Quote exactly the lines running from the line with "and(g,x1,x2);" to the end of the entries, including both, and nothing else.

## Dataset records
◇ ◇ ◇ ◇ ◇

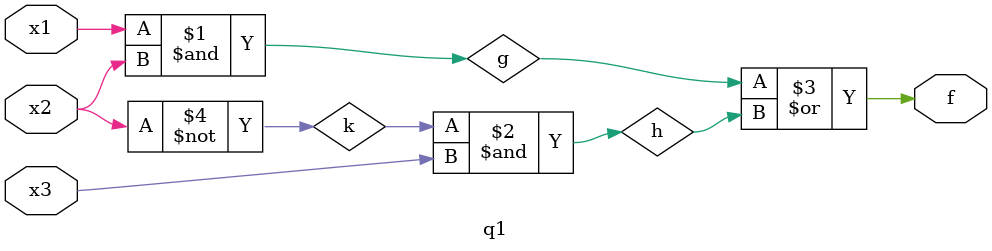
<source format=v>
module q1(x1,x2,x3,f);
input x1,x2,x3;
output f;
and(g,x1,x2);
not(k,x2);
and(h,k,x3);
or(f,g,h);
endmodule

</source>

◇ ◇ ◇ ◇ ◇

## RESPONSE TO THIS EXERCISE
and(g,x1,x2);
not(k,x2);
and(h,k,x3);
or(f,g,h);
endmodule

</source>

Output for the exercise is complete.